College was a different story - well, somewhat. After fumbling around for awhile in Germany, Switzerland, Arabia, Spain, Lebanon, and the UK after high school graduation, I chose to head to Arizona, where some of my friends were attending the U of A in Tucson. I eventually enrolled in Pima Community College in the engineering program. I was also interested in earth sciences and it was in a Geology class taught by Liz Peebles that I had my first career epiphany - she introduced me to the fascinating subject of Hydrology. I was hooked.

I finished up a year and-a-half at PCC and enrolled in the Hydrology program at U of A, received my Bachelor's Degree and headed back to Arabia to work for ARAMCO - I had not had enough of that life. By this time, I was married and had a 6-year-old daughter, so it had a bit of a sense of deja vu, 20 years later. Life was good - working, traveling, camping, diving, desert riding, and more. Things started to heat up, politically, in the '80s, and in 1984 we made the decision to leave and head back to the States. (Please note: for career details, please see the Work section, where I elaborate further on the various paths my career has taken.)

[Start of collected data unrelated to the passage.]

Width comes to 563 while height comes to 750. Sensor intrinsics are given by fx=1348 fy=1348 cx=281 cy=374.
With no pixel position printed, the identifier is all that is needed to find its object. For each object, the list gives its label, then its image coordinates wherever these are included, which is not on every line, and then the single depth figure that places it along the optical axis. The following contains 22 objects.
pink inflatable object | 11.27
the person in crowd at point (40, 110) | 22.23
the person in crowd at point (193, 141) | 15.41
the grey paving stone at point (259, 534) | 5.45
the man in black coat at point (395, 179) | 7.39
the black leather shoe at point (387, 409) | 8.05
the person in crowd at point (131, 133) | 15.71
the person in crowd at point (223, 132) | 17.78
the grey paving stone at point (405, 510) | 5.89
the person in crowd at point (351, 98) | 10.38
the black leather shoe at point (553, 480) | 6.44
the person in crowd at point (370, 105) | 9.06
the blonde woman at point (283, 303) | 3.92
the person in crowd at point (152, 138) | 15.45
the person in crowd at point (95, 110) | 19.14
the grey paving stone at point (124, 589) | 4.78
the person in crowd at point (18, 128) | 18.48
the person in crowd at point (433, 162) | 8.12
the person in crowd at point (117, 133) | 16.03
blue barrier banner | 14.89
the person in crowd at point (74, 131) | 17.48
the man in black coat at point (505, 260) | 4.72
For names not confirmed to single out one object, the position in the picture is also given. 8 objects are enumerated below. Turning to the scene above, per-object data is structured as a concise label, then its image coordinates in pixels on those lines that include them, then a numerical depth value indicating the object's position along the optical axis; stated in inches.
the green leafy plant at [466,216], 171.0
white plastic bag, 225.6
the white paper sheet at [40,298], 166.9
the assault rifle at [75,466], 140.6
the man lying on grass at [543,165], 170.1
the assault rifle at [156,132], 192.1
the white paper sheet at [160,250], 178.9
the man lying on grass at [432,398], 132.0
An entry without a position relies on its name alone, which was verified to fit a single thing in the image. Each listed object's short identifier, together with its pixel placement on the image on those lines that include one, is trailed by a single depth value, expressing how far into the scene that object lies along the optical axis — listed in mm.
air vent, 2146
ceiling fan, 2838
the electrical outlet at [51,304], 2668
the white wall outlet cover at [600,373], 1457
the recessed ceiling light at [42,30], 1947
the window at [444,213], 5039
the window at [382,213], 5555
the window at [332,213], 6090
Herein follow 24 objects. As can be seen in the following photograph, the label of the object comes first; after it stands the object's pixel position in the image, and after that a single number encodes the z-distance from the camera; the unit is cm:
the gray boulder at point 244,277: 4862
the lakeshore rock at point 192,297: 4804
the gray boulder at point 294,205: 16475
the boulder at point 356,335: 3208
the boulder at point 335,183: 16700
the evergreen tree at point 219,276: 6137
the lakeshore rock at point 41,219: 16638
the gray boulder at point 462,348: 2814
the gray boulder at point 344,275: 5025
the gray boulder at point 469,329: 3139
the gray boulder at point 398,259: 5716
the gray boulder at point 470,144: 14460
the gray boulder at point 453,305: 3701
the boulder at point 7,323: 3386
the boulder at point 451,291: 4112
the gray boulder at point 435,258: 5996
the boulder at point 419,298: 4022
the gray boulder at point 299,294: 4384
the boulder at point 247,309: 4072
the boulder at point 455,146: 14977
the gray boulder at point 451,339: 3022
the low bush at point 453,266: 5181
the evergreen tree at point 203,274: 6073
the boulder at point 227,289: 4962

Without a job lined up in advance, Sarasota, FL, was the default place to go as my folks had retired there and it seemed a logical place to find work in my field. While job-searching, I delved immediately into extracurricular things that had kept me active in Arabia - boating, fishing, tennis, etc. - and my first son was born.

Seeking a position in my field was not fruitful, but other passions influenced my decision to venture into the yacht charter business. This was a highly rewarding experience as a lifestyle, as it was a vehicle for combining business and pleasure on a daily basis. I met a lot of great people, both as customers as well as associates in the business. The rigors and my personal goals of self-employment brought out some major differences in outlook on life between my wife and me and we split up. I was fortunate to be able to have my dad and mom involved in the business with me and it helped maintain a connection between us that had started many years before when we sailed and camped together in Arabia. The business also afforded me the opportunity to do a little fishing, sailing, and exploring on my own, making many short trips to scout the Charlotte Harbor area, a few longer trips to the Keys and Dry Tortugas, and even a month-long journey from Annapolis to Charlotte Harbor. I also met my wife-to-be at this time, when she sailed into the marina after cruising the Bahamas for a year, came to work for me, and the rest, as they say, is our history.

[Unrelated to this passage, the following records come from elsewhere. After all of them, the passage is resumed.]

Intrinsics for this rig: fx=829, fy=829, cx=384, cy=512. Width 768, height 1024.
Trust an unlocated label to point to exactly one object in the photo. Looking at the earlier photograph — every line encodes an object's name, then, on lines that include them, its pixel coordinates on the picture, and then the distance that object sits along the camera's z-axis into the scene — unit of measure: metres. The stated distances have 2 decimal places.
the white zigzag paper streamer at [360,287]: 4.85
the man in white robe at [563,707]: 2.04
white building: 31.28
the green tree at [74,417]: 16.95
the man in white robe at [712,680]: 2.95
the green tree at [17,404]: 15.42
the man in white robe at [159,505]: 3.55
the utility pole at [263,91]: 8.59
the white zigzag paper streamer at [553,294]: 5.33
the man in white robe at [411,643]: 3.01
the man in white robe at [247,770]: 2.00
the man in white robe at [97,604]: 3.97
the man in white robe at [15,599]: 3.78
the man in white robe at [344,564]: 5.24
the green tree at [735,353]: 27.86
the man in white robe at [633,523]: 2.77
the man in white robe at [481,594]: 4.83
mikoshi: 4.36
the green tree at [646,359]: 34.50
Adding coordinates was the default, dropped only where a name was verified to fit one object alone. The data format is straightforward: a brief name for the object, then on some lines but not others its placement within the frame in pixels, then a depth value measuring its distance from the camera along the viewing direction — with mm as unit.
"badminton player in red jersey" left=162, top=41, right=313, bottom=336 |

I sold the charter company after 10 years (when a former customer made me an offer I couldn't refuse), took a little time off to travel a bit, then did some work for some former associates in the marine industry. Anne and I were married and our son was born.

Returning to school at age 52 was not the easiest thing to do, but was the step that I/we believed was necessary to enhance our future. I chose to pursue the Master of Architecture degree at the University of South Florida and graduated in May, 2008. Could I have picked a worse time?

I've done some minor consulting with a local firm, but current conditions are not conducive to significant projects being initiated - thus, I've had a lot of involuntary "spare time". In the interim, I have spent a significant amount of my time researching and learning things that were not taught in school (which is a subject unto itself) that I will need to know to proceed in this career. I have been able to organize my thoughts as to what I believe are important issues and how I would like to address them in my efforts to contribute something meaningful while I'm around.

We remain living in Sarasota, open to the next chapter in our lives.